IF you have a constant list of tags that use -start then you could generate the a regexp on the fly that utilized that list of strings and matched : + letters/numbers/hypens : UNLESS the characters in that capture were any of the strings that made up the names of tags that also used -start

for example

# this would NOT match because "state" is a known non-line mode keyword (`foo-start` things)
:state:
# this would match because it's NOT a known non-line mode keyword
:remove:

Without a centralized list like that you could hardcode the regexp to exclude those, but then you'd have the maintenance task to remember to update that whenever you added a new foo-start tag. Someone would inevitably forget so....

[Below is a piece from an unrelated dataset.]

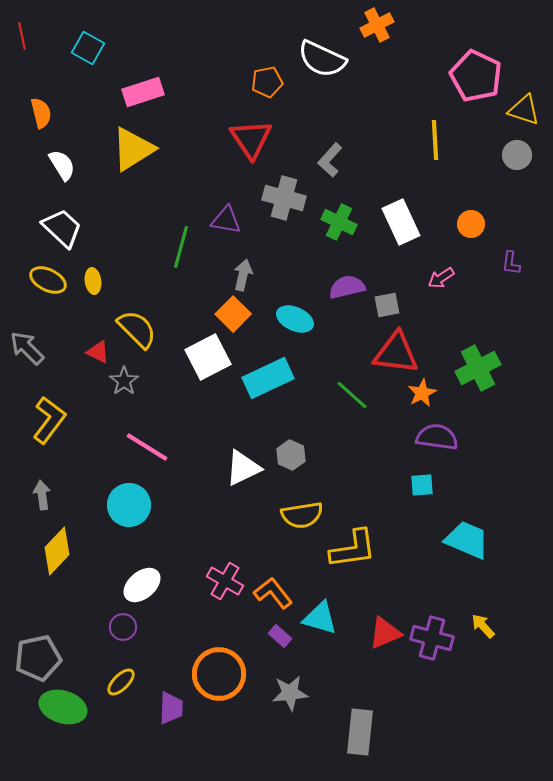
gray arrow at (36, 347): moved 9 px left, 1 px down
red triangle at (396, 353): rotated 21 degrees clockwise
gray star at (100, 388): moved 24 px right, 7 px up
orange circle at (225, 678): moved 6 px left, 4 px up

alternately you could handle it at the other end of the process and modify validator.ts line 64 to ONLY blow up if tagNode.tagName is a tag in the list of tags that support line mode and then do... something to undo the thinking that it's dealing with a tag.

Unfortunately, you've still got the problem of either needing a centralized list that can be checked (that may exist) or needing to manually hardcode all the names that should be ignored.

HOWEVER...

the things above only address PART of the problem. If we apply any of those solutions we still have the problem that many languages use :: as a namespace separator AND that some people are putting slack style emoji in comments (e.g. marketing made me do this :facepalm:)

the regexp at the beginning needs to be modified.

  1. needs a negative lookbehind added so that it never matches ::foo at the start of a potential tag string but does match :foo
  2. needs additional restrictions added so that valid code with text that is also a valid tag like :remove: isn't interpreted as a tag. I should be able to write a line of code with "foo bar :remove: baz" in it. that DOESN'T trigger bluehawk.

I don't know enough about the potential use cases to know what's "right" here but off the top of my head I'm thinking that the system should be modified to ONLY consider :remove: (and other non-line mode tags) a tag IF it is in a comment or IF it is at the start of a line or IF it is preceded by nothing but whitespace and followed by a newline.

Testing that it's in a comment complicates things because then you need knowledge of the comment format(s) of all supported languages, and need to know what languages is in play when the line is parsed, and unless that's already in this somewhere it's going to require a fair amount of code to implement and test.